On Fano manifolds with Nef tangent bundles admitting 1-dimensional varieties of minimal rational tangents

Let $X$ be a Fano manifold of Picard number 1 with numerically effective tangent bundle. According to the principal case of a conjecture of Campana-Peternell's, $X$ should be biholomorphic to a rational homogeneous manifold $G/P$, where $G$ is a simple Lie group, and $P \subset G$ is a maximal parabolic subgroup.

In our opinion there is no overriding evidence for the Campana-Peternell Conjecture for the case of Picard number 1 to be valid in its full generality. As part of a general programme that the author has undertaken with Jun-Muk Hwang to study uniruled projective manifolds via their varieties of minimal rational tangents, a new geometric approach is adopted in the current article in a special case, consisting of (a) recovering the generic variety of minimal rational tangents $\mathcal{C}_x$, and (b) recovering the structure of a rational homogeneous manifold from $\mathcal{C}_x$. The author proves that, when $b_4(X) = 1$ and the generic variety of minimal rational tangents is 1-dimensional, $X$ is biholomorphic to the projective plane $\mathbb{P} ^2$, the 3-dimensional hyperquadric $Q^3$, or the 5-dimensional Fano homogeneous contact manifold of type $G_2$, to be denoted by $K(G_2)$.

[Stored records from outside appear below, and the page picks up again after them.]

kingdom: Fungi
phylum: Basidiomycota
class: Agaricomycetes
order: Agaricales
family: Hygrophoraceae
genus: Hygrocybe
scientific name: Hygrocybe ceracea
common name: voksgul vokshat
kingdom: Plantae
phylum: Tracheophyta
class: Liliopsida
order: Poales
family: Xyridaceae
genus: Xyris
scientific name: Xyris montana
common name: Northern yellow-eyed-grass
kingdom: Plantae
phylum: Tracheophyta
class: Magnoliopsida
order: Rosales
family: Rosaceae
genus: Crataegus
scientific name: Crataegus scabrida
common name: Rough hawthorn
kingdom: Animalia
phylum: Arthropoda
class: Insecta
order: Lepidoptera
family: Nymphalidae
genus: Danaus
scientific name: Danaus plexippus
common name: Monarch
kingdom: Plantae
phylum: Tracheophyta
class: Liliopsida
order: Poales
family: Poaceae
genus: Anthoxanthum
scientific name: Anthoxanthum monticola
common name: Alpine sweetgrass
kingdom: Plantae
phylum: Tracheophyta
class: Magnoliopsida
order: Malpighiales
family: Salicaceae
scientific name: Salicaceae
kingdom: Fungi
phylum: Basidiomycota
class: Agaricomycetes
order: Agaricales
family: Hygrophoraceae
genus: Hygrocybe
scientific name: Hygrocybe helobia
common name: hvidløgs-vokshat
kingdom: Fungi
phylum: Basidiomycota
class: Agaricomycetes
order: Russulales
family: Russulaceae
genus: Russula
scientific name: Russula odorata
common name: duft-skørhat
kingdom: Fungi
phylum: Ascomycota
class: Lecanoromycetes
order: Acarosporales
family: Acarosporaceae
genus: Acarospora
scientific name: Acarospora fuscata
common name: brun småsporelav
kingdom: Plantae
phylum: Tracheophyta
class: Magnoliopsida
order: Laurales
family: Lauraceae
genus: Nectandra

The principal difficulty is part (a) of the scheme. We prove that $\mathcal{C}_x \subset \mathbb{P} T_x(X)$ is a rational curve of degrees $\leq 3$, and show that $d = 1$ resp. 2 resp. 3 corresponds precisely to the cases of $X = \mathbb{P} ^2$ resp. $Q^3$ resp. $K(G_2)$. Let $\mathcal{K}$ be the normalization of a choice of a Chow component of minimal rational curves on $X$. Nefness of the tangent bundle implies that $\mathcal{K}$ is smooth. Furthermore, it implies that at any point $x \in X$, the normalization $\mathcal{K}_x$of the corresponding Chow space of minimal rational curves marked at $x$is smooth. After proving that $\mathcal{K}_x$ is a rational curve, our principal object of study is the universal family $\mathcal{U}$ of $\mathcal{K}$, giving a double fibration $\rho: \mathcal{U} \to \mathcal{K}, \mu: \mathcal{U} \to X$, which gives $\mathbb{P} ^1$-bundles. There is a rank-2 holomorphic vector bundle $V$ on $\mathcal{K}$ whose projectivization is isomorphic to $\rho: \mathcal{U} \to \mathcal{K}$. We prove that $V$ is stable, and deduce the inequality $d \leq 4$ from the inequality $c_1^2(V) \leq 4c_2(V)$ resulting from stability and the existence theorem on Hermitian-Einstein metrics. The case of $d = 4$ is ruled out by studying the structure of the curvature tensor of the Hermitian-Einstein metric on $V$ in the special case where $c_1^2(V) = 4c_2(V)$.